The city has ordered a Fair Haven auto-wrecking operation to clean up a public street it illegally turned into a junkyard.
City Building Official James Turcio issued the cease-and-desist letter to Elm City Properties Inc., Elm City Auto Wrecking, the related entities that own and run an auto-smashing and recycling business at 46 Middletown Ave. The letter was issued two days after the Independent reported that, without any apparent permission, the business has been storing junked cars on the Fawn Street, a one-block dead-end road next to its business, and issuing threats about entering what it claims is private property.
Meanwhile, new questions emerged about whether Elm City has the right to operate a junkyard even on its own property.
Turcio’s order, hand-delivered by marshal this past Wednesday, was addressed to Elm City President Richard M. Gaboury and Secretary Stuart Saslafsky of both Elm City Properties and Elm City Auto Wrecking. (Salafasky is pictured in the above video ordering a reporter to leave Fawn Street during a recent visit.)
“An inspection … on June 30, 2015 revealed that you as owner and/or agent are in violation of the New Haven Zoning Ordinance. Said inspection you are in violation of your Special Exception[:] ‘No junk yard related business or activities shall be conducted on Fawn Street,’” Turcio wrote.
“You are hereby ordered to cease and desist the above violation as required in Section(s) 42, 64 of the New Haven Zoning Ordinance within ten (10) days from the receipt of this letter.”
A visit to Fawn Street Monday revealed that the owners have taken initial steps to comply. The portion of the road closest to Middletown Avenue had been cleared of junked cars and vehicles were now parked parallel to the curb as required under a 2007 special permit granted to the business by the City Plan Commission. City Plan granted Elm City Properties/Auto Wrecking the permit to to continue operating its junkyard in return for promises to make environmental improvements.
Only scattered debris remained on the now-passable first portion of the street.
The back portion, which runs up to Amtrak railroad tracks, were another story. Junked Toyota and SUVs and station wagons remained piled two high in two rows (above) leading back to a less orderly dumping pile (pictured at the top of the story).
Upon the arrival of a reporter taking photos, a driver steered a Caterpillar 938G Wheel Loader from the Elm City lot onto the road. Shielding his face with a newspaper (as he had done on previous visits), he declined to answer questions. He was later observed removing a wheel from the pile with his vehicle.

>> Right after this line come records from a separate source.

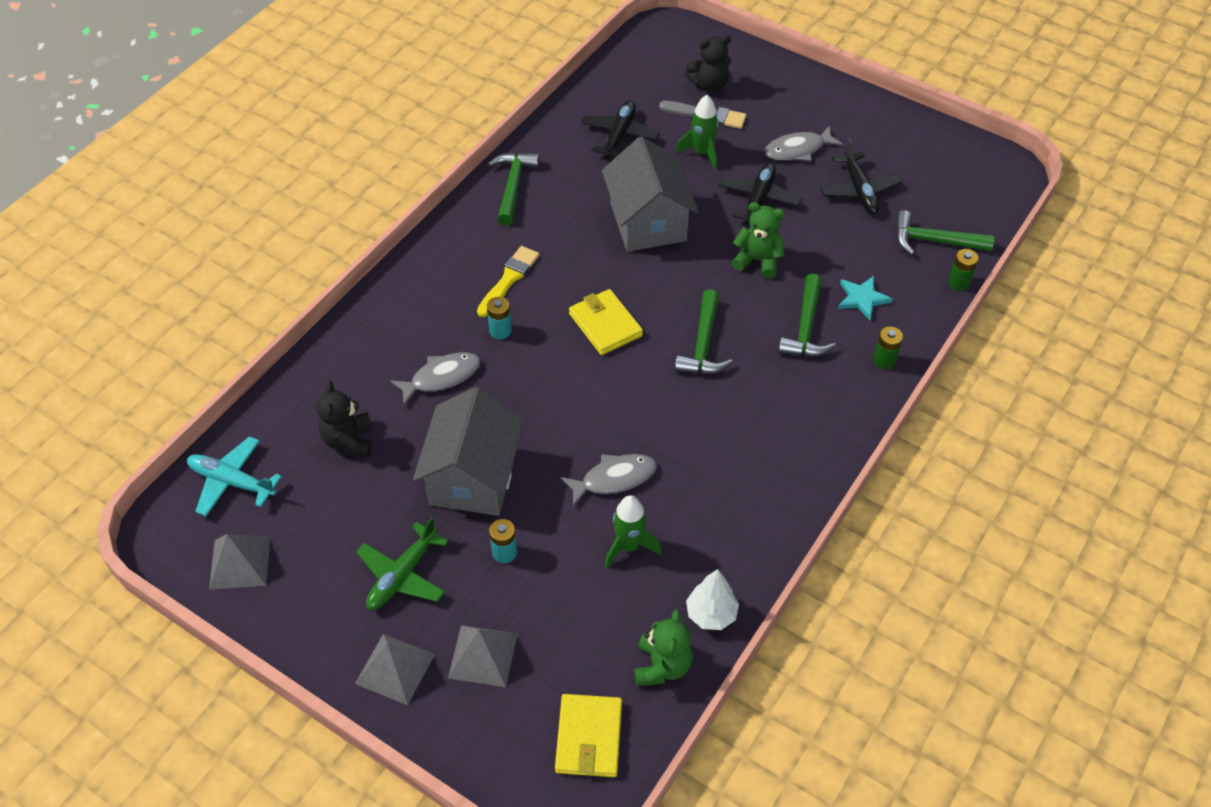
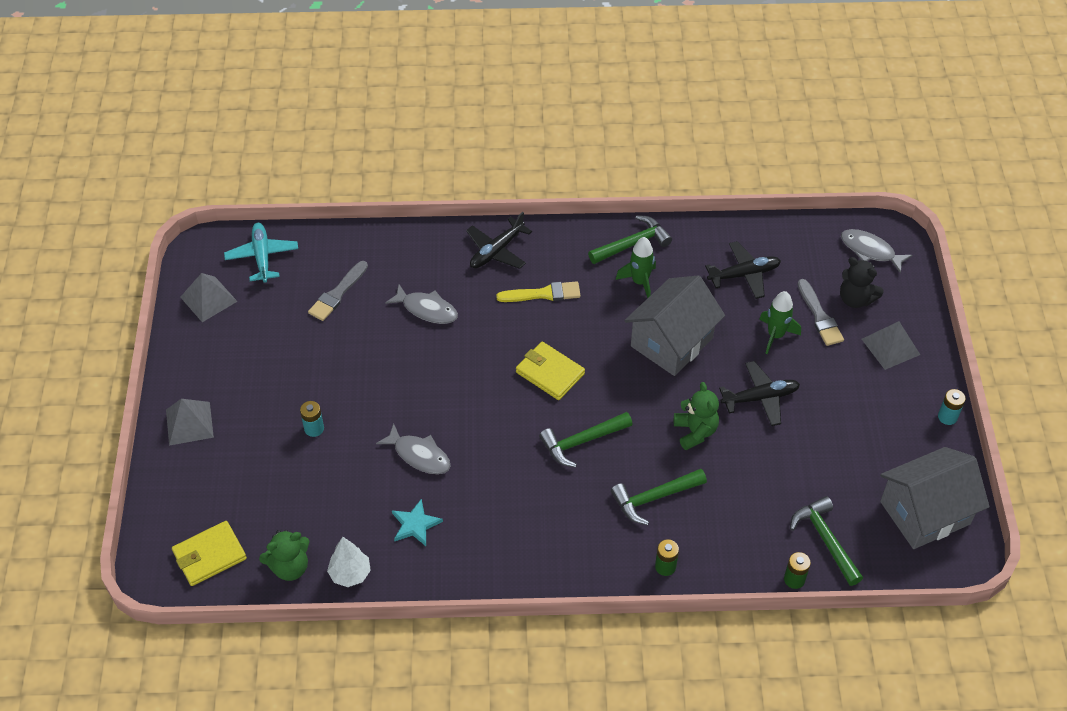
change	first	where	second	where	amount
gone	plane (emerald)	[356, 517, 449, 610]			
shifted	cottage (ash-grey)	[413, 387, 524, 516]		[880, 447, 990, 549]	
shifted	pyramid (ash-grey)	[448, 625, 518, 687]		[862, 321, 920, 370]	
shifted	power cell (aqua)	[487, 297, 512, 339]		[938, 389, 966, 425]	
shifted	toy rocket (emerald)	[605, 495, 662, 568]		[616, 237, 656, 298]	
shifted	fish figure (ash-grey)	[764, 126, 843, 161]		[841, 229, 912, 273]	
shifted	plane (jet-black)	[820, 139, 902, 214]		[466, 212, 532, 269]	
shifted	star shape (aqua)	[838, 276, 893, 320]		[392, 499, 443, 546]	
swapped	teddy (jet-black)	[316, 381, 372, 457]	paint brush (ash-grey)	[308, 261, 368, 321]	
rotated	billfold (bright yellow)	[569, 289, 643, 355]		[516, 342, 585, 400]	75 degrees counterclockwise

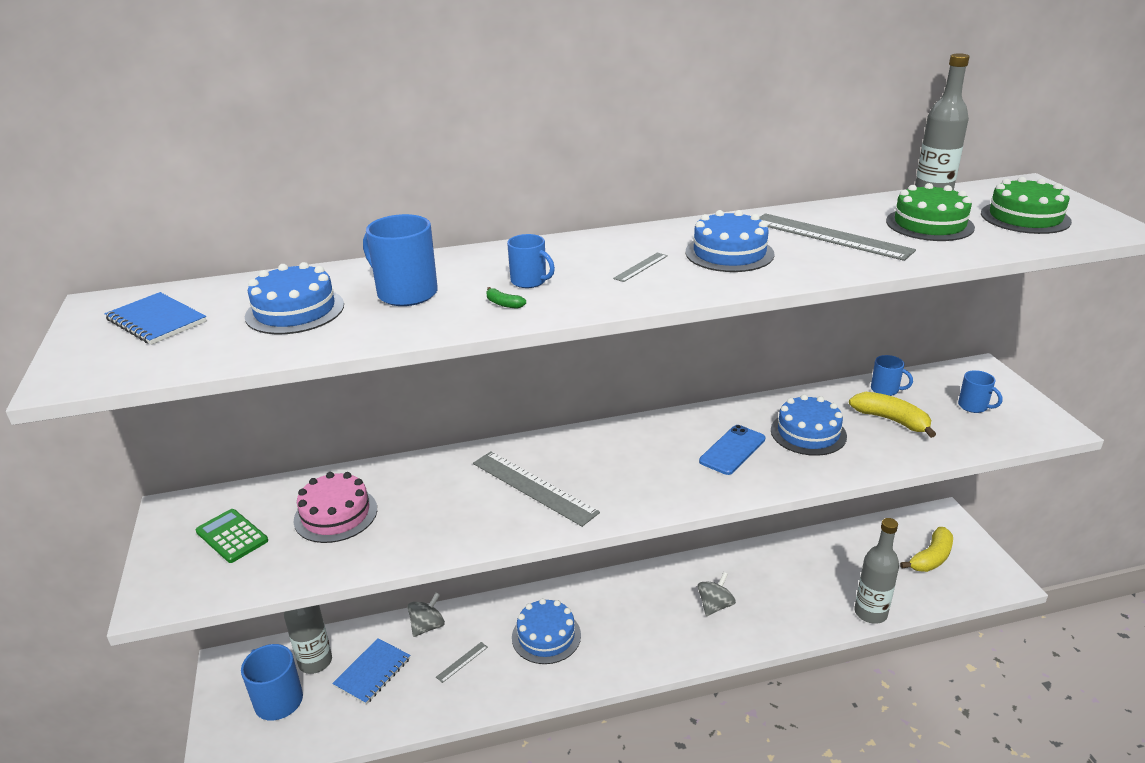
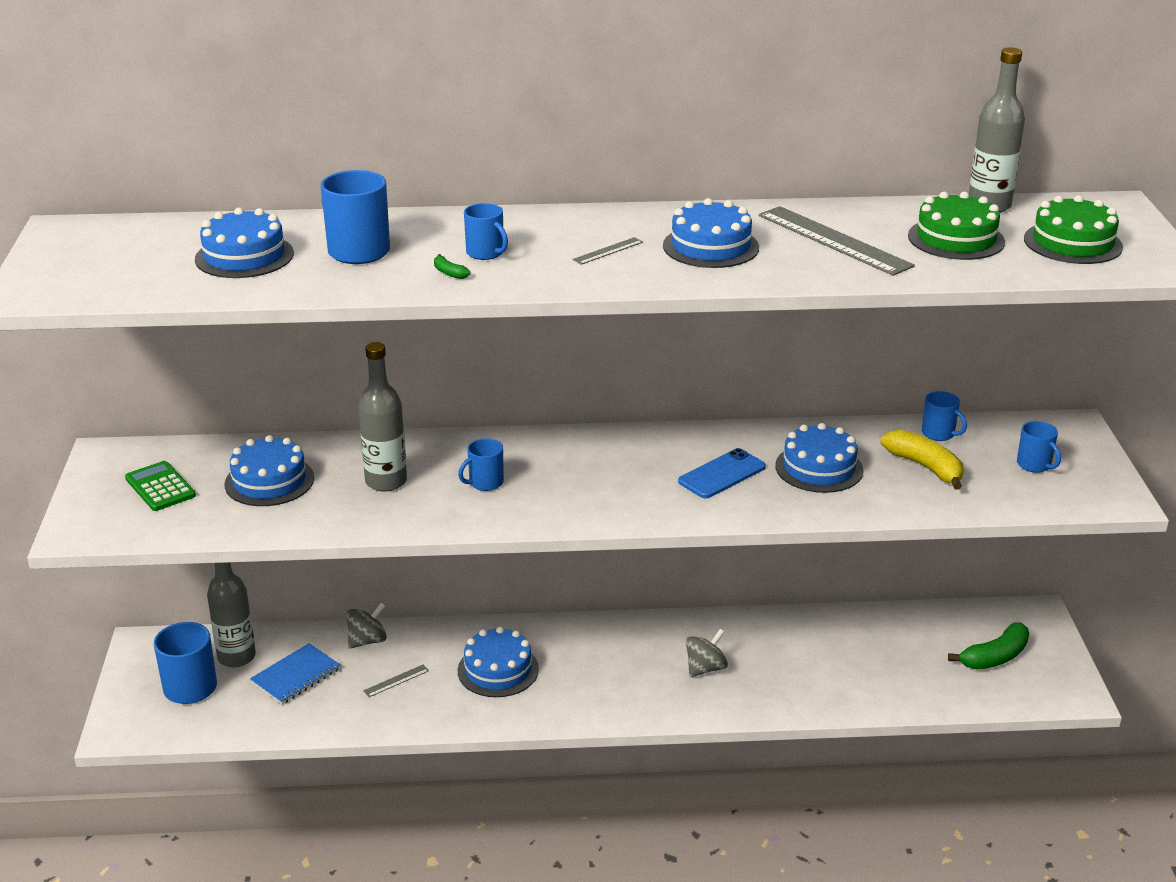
change	first	where	second	where	amount
gone	notebook (royal blue)	[105, 292, 207, 345]			
shifted	bottle (ash-grey)	[855, 518, 899, 624]		[358, 342, 407, 492]	
swapped	straightedge (ash-grey)	[473, 451, 600, 527]	mug (royal blue)	[458, 438, 504, 491]	
repainted	cake (pink)	[293, 472, 377, 543]	cake (royal blue)	[225, 435, 314, 506]	
repainted	toy banana (bright yellow)	[900, 527, 953, 572]	toy banana (emerald)	[948, 623, 1029, 670]	

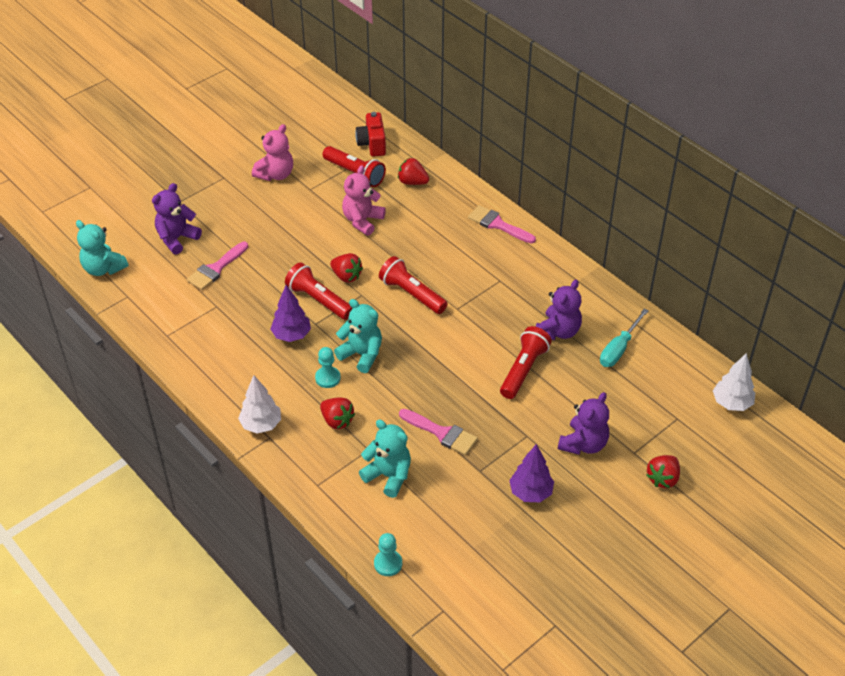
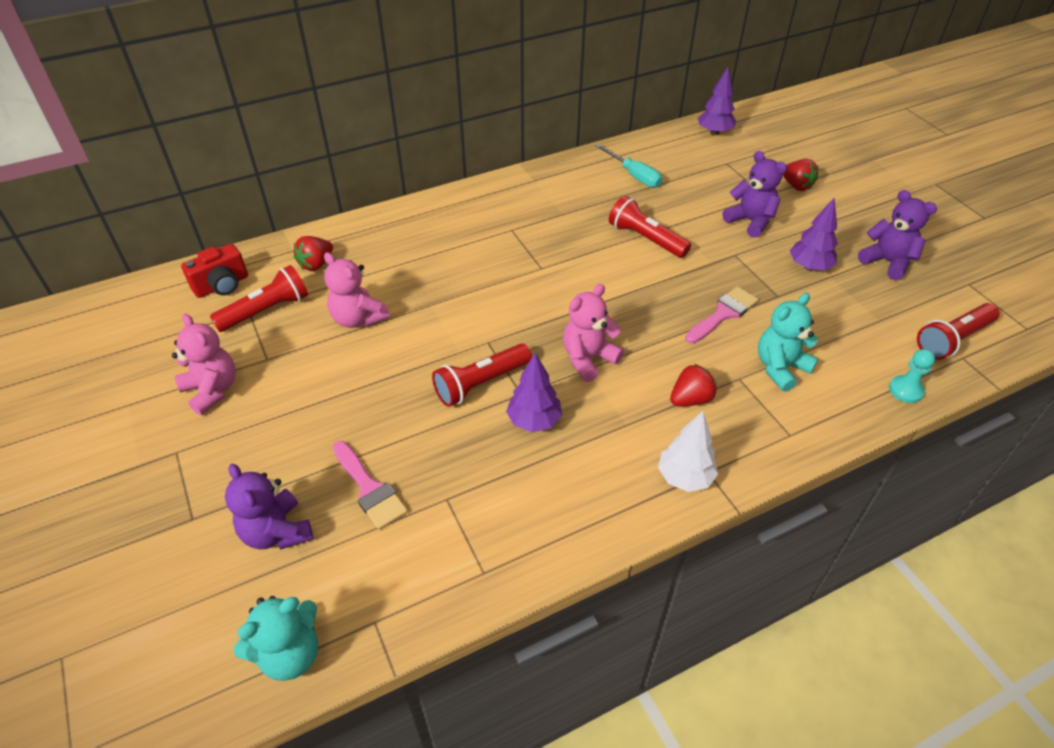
change	first	where	second	where	amount
gone	game pawn (aqua)	[315, 347, 341, 388]			
gone	toy strawberry (scarlet)	[330, 253, 363, 283]			
gone	paint brush (pink)	[468, 205, 536, 243]			
shifted	flashlight (scarlet)	[379, 256, 447, 314]		[917, 303, 999, 360]	
shifted	teddy (violet)	[536, 280, 582, 340]		[858, 190, 937, 280]	
repainted	teddy (aqua)	[334, 299, 382, 373]	teddy (pink)	[563, 284, 624, 382]	
repainted	tree (pure white)	[713, 353, 755, 411]	tree (violet)	[698, 67, 736, 135]	
rotated	photo camera (scarlet)	[355, 112, 386, 157]		[181, 244, 248, 298]	45 degrees counterclockwise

Reached later by phone, Gaboury declined to answer questions. “I don’t think we have anything to talk about. No comment,” he remarked before hanging up.
One question he didn’t stay on the phone to respond to: Why is that back-of-the-street junkyard there in the first place? In his 2007 application for the special permit, Gaboury said his business would like to purchase Fawn Street from the city for storage of vehicles. He submitted designs by the West Hartford-based engineering firm Quense, LLC showing a gate closing off the back portion of the street to contain stored vehicles.
The city never sold the street to the company, according to records and conversations with officials. But those gates are up there, and the cars and other debris are stored back there. For now.
Meanwhile, a search of city records Monday revealed no sign that Elm City Properties/Auto Wrecking had ever renewed its special permit to operate the legal junkyard on its own property at 46 Middletown Ave. That special permit, granted in 2007, was to have expired on May 15, 2012, according to a City Plan report issued at the time.
“We’ll look into that,” City Plan Department Executive Director Karyn Gilvarg said Monday. “The burden is on them to come in to ask for renewal.”
Gaboury’s 2007 application for the special permit noted that the property “has been used for auto wrecking for over 70 years. This site plan and application are being submitted at the request of the New Haven City Planning Department. The plan and application are required in order to obtain a renewal of the permit that allows the business to continue to operate.” The company “takes in automobiles and small trucks that have reached the end of their useful lives” and either saves them for parts or crushes them.
Working with the state Department of Environment Protection (since renamed the Department of Energy and Environmental Protection), the company reported, it planned to relocated its auto rusher “to a new concrete pad … bermed so that any fluids leaking from the crushed autos will be captured inside the berm. A roof over the structure will keep rainwater out of the bermed areas. Any liquid in the berm will be captured and removed in an environmentally approved manner.”
The plan also described a new roof that “will eliminate rain washing over the paid where the [auto] dismantling takes place”; and “an oil-water separator” to “collect petroleum products and water” and “separate and collect any petroleum product and allow only clean water to be discharged.” Acting on a fire department suggestion, the company agreed to start removing gasoline “from the junk vehicles in one area separated from the other operations,” stored in closed containers.